Greenhouse Effect

The greenhouse effect is the process by which heat is trapped near Earth’s surface by greenhouse gases which envelope the planet. The Earth’s natural greenhouse effect maintains an average temperature of 15°C, which helps life thrive.

Three factors influence how much any one greenhouse gas influences the greenhouse effect: how much of the gas exists in the atmosphere; how long the gas remains trapped in the atmosphere; and how effective the gas is at trapping heat.

Higher concentrations of greenhouse gases (particularly carbon dioxide) are causing extra heat to be trapped and average global temperatures to rise. As of 2023, the concentration of carbon dioxide in the atmosphere has reached more than 420 parts per million, which is 50% higher than pre industrial levels.(2)

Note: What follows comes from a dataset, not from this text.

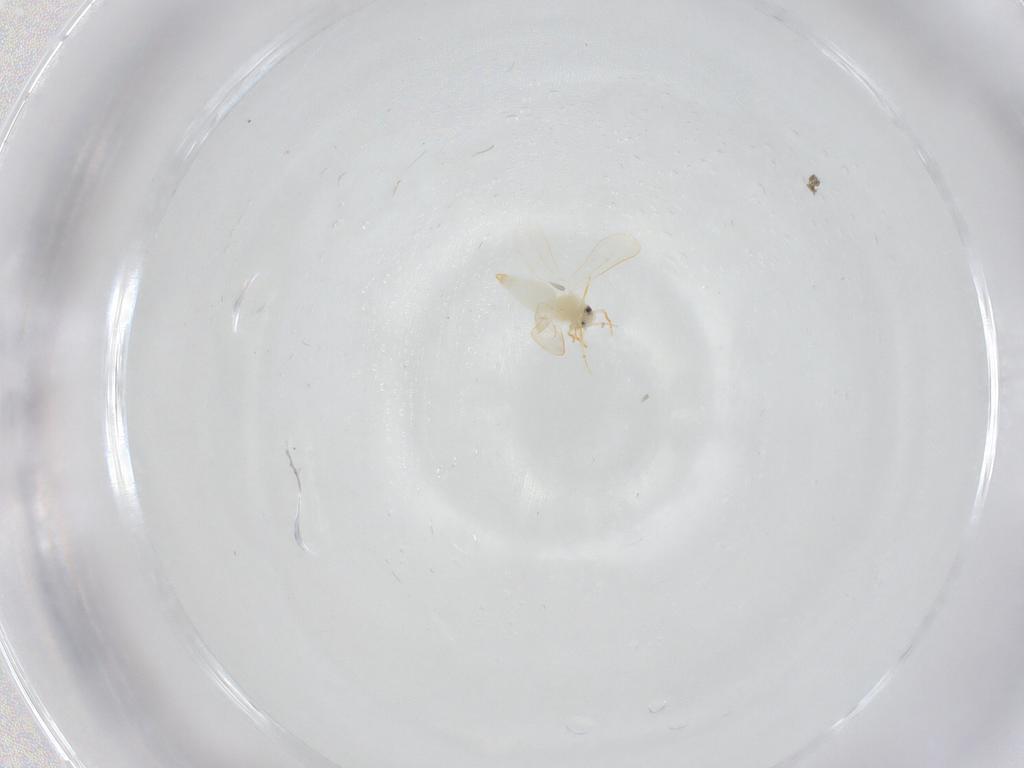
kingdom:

Human activities emit four major greenhouse gases: carbon dioxide, methane, nitrous oxide, and halocarbons. These gases accumulate in the atmosphere and alter Earth’s energy balance. Radiative forcing measures how these gases and other factors change the amount of energy trapped in the climate system. While natural influences like solar variation and volcanic eruptions play a role, the radiative forcing from human activities is far larger and is the dominant driver of current and future climate change.

The greenhouse effect was understood gradually through the work of several scientists. Fourier (1824) and Pouillet (1836) first proposed that the atmosphere traps heat, and Eunice Foote (1856) provided early experimental evidence that carbon dioxide and moist air absorb heat. John Tyndall’s 1859 experiments offered the first precise demonstration that gases like CO₂ and water vapour absorb and emit infrared radiation, establishing the physical mechanism behind atmospheric warming.

Our modern understanding rests on many contributors. While Tyndall’s work became foundational, earlier insights and Foote’s overlooked experiments show that the discovery was cumulative. Today, thousands of scientists continue refining this knowledge to deepen our understanding of climate change.(4)

Venus offers an example of how extreme the greenhouse effect can become. Billions of years ago it may have resembled Earth, but a runaway greenhouse effect vaporised its oceans, allowed water to escape into space, and left the planet with an atmosphere that is 96% carbon dioxide and surface temperatures around 450°C. Earth is not expected to follow this path even if all fossil fuels were burned, but Venus shows why avoiding climate tipping points matters.

Understanding how greenhouse gases warm the planet is essential for preventing dangerous change, and international standards help guide credible action. The greenhouse effect explains why managing emissions is central to climate stability, and frameworks such as ISO 14064 support governments and organisations in measuring, reporting and verifying their emissions as part of net‑zero strategies.(5)

Scientists measure greenhouse gases mainly by analysing how they absorb light. Spectroscopy shines infrared radiation through air samples to identify gases by their unique absorption patterns, and long‑running stations such as Mauna Loa track global carbon dioxide levels from remote locations to avoid contamination from nearby sources. Satellites use the same principles from space, measuring gases along the path of reflected light to map regional emissions, and these modern observations can be compared with historical records such as ice cores to understand how atmospheric composition has changed over time.